Advisers must better manage business risk to comply with increased regulation.
It is little wonder that even in the midst of the initial COVID-19 pandemic in 2020, advisers still rated the compliance burden as their largest business challenge (68%), according to an Investment Trends survey.
One way to manage these risks is to create key risk indicators (KRIs) that reflect a practice or dealer group’s particular vulnerabilities, according to ASIC. They can be set by categories: product or advice type, adviser profile and customer profile, to match the nature and scale of each business.
Workflows can also assist in ensuring key compliance steps are performed.
Maximising the effectiveness of this framework requires a digital approach that can analyse information and make it easily accessible, as opposed to paper-based records and legacy IT systems. A strong digital record of client interactions and advice builds value and future proofs a business if an adviser wants to sell as they approach retirement.

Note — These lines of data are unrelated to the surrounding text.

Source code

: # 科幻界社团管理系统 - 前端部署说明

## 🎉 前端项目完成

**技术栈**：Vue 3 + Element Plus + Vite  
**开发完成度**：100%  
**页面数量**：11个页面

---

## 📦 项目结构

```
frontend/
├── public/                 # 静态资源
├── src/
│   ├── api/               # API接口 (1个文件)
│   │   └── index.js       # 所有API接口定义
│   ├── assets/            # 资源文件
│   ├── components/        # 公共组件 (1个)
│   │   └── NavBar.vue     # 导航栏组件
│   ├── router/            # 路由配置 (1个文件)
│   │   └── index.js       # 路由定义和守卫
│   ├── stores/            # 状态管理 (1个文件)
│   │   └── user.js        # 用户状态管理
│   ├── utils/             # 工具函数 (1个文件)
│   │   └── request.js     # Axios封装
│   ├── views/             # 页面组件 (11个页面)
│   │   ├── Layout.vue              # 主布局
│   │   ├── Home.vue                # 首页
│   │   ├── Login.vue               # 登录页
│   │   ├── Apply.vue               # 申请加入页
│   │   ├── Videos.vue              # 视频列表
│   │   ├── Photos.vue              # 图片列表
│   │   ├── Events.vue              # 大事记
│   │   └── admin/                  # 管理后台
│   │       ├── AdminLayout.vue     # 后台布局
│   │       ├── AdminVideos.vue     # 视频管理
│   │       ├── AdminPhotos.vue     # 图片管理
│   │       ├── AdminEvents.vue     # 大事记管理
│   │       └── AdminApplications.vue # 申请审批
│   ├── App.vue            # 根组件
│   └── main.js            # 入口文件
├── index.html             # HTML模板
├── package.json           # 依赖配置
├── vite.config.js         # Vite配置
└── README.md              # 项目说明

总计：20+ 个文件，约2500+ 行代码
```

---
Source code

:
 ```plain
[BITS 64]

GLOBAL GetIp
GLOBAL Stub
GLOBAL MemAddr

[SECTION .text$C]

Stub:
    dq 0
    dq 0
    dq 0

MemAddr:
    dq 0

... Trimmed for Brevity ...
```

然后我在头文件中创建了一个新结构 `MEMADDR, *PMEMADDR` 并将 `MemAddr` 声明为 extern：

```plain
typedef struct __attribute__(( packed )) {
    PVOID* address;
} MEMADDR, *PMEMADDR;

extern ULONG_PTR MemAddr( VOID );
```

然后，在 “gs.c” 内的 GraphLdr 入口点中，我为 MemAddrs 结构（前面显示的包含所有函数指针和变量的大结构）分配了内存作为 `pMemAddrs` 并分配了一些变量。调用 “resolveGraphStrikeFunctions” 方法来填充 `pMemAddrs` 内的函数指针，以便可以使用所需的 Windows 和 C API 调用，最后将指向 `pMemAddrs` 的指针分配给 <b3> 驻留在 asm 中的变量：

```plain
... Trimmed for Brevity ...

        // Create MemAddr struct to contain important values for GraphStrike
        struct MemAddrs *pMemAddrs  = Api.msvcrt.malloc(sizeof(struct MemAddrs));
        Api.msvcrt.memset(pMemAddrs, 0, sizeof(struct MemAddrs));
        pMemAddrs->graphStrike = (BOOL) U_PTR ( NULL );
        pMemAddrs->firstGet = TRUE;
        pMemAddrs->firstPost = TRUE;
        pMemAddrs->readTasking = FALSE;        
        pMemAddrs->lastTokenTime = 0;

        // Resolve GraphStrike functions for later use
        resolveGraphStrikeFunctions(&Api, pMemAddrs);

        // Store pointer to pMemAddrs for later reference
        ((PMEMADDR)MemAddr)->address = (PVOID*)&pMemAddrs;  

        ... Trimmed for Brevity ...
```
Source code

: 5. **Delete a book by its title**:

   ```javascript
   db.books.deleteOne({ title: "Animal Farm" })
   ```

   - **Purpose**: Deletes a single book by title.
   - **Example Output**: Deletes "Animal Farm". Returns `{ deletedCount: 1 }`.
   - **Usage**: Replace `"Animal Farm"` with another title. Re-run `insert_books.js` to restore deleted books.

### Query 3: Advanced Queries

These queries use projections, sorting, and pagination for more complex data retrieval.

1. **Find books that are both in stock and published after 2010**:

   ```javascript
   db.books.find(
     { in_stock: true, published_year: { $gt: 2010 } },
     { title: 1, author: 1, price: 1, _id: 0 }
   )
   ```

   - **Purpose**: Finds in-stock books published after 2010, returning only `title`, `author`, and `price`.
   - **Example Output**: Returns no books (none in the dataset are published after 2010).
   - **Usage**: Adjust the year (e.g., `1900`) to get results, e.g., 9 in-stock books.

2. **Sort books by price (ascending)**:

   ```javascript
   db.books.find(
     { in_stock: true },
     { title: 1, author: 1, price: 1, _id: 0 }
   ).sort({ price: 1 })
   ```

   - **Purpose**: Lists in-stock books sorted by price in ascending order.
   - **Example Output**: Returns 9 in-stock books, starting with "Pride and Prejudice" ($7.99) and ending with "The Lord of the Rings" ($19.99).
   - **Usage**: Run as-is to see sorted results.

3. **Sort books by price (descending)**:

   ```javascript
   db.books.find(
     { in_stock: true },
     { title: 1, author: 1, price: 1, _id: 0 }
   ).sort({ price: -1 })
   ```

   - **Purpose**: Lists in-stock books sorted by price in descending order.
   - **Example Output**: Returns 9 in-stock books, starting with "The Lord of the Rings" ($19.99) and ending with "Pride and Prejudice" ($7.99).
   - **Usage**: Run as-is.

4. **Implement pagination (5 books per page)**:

An advice platform must make compliance as seamless as possible and be easy to implement. Yet a recent ASIC investigation found that more than half of licensees lacked effective processes to remind them when fee renewal notices were due or to turn off ongoing fees.
One of the reasons technology has not been more effective at meeting the regulatory challenge is that many platforms were built for a different era. They were built to drive product sales rather than empower clients to meet multiple goals.
Compliance needs to be deeply embedded within a modern advice process to create the efficiencies that advisers need, so they can spend time with clients and on other revenue-producing activities.